Latenite, VS 2005 and two screens.
Monday, 31st October 2005
Long time no update...
I haven't done any more work on FireTrack, that is now officially a dead project.
Rearranged PC
I spent some part of this weekend rearranging my PC so I could take advantage of my DVI port. With a DVI→VGA adapter I could connect up the other 17" monitor that was currently going unused on my PS2. I also had a new second-hand (new to me, that is) VCR to throw into the mix - here are the results! (Hover for notes).
Once again, I'm astounded as to how expensive cables are on the high street (last time it was a USB cable that threw me - £14 in Dixons, I ended up getting it for 99p on eBay). To connect the VCR to the VGA box I needed to convert the only output it gave me, SCART, to something usable - S-Video or composite. The only cable Dixons sold that converted SCART to composite out cost a whopping £39.99... no thanks! Maplin wasn't so bad, a two-way (switchable) SCART→S-Video/composite was only a tenner. Only thing left for me to get is a new VGA cable from my PC to the VGA box - my current cable is thinner than most serial cables I have! (In the photo of the VGA box, it's the one on the left) Needless to say, the image is very fuzzy and there is serious ghosting.
Visual Studio 2005
I recently received the Beta 2 in the post, and I'm (generally) highly impressed. However, I've run into a number of oddities along the way, not to mention some infuriating bugs. The worst is the image resource editor for adding images to menus and the like. Add a couple of images, set the image on a menu item and watch as it erases all your menus, adds them all back again before crashing with the error message:
...at which point the IDE closes.
Another oddity is that after such a crash my program started crashing when it closed. The error was in this code (added by the form designer);
protected override void Dispose(bool disposing) { if (disposing && (components != null)) { components.Dispose(); } base.Dispose(disposing); }
My only other major beef with VS2005 is that while most of the visual style bugs have been ironed out, some still remain. The worst one for me is the TabControl, as aligning the tab buttons to anything other than top results in some very odd results. Are MS ever going to decide on a consistent theme?
Latenite
Latenite is back in redevelopment - hopefully this version will be released! I have completely rewritten it from scratch in C# (previously in VB.NET) - for one weekend's work, it's not looking too shabby.
Yes, it looks like a direct rip-off of VS, but is geared towards Z80 editing. I'm sticking to making it look/work like a simplified VS, as that seems to be the best way for things to work (after all, most image editing apps feel like variations on a theme of Photoshop). Some new features:
- Fully XML-based help system makes help files considerably more manageable. HTML-based help viewer (rather than RTF) allows for better presentation and slicker (working!) hyperlinks.
- Error logs are also returned as XML for neatness.

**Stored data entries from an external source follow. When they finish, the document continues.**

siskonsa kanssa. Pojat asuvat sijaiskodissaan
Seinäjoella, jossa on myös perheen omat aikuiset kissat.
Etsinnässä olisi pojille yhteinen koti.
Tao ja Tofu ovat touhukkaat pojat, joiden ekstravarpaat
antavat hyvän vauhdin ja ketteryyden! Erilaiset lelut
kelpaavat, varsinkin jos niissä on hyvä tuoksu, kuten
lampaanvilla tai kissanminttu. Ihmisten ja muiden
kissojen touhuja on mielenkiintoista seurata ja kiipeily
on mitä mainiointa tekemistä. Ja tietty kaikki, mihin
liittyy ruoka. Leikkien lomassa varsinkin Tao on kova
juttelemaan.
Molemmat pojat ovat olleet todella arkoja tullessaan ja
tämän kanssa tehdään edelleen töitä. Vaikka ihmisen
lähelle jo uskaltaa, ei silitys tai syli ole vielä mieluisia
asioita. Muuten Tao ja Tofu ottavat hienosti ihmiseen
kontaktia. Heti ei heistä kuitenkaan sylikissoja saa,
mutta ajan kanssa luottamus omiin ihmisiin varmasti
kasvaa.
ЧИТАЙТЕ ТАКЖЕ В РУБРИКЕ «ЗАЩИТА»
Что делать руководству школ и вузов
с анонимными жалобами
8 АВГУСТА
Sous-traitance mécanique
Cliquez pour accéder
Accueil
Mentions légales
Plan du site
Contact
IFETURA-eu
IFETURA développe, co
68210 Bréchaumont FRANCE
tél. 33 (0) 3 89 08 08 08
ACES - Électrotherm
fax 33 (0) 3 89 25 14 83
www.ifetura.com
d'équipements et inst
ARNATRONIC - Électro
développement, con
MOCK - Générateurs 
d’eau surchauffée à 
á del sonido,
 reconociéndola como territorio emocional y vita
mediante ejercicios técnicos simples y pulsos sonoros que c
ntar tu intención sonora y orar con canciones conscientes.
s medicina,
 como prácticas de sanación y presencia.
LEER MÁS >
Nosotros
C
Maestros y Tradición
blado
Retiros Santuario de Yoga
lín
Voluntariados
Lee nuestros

- Compilation is now based around a bunch of sensible environment variables (the old system used a cryptic set of command-line arguments - %1 to %5). For example, this is the script for generic TI compilation:
CD %SOURCE_DIR%
SET PATH=%PATH%;"%COMPILE_DIR%\ti"
TASM -80 -i -b "%SOURCE_PATH%" "%SOURCE_FILE_NOEXT%.bin" | TASMERR > "%ERROR_LOG%"
devpac8%1 "%SOURCE_FILE_NOEXT%"
DEL "%SOURCE_FILE_NOEXT%.bin" - Ability to undo more than one edit and redo again! - This is a big one! (A new class that just adds to the )
- Sexy icon laden menus. If you create a compile script and save a PNG in the same folder with the same filename (so ZX Spectrum.cmd with a picture of a speccy as ZX Spectrum.png) it appears on the build menu.
- Faster and more accurate line selection.
There is still a lot (of very dull stuff, no less) to do - project organisation, settings saving/loading, text search... Bah. One day!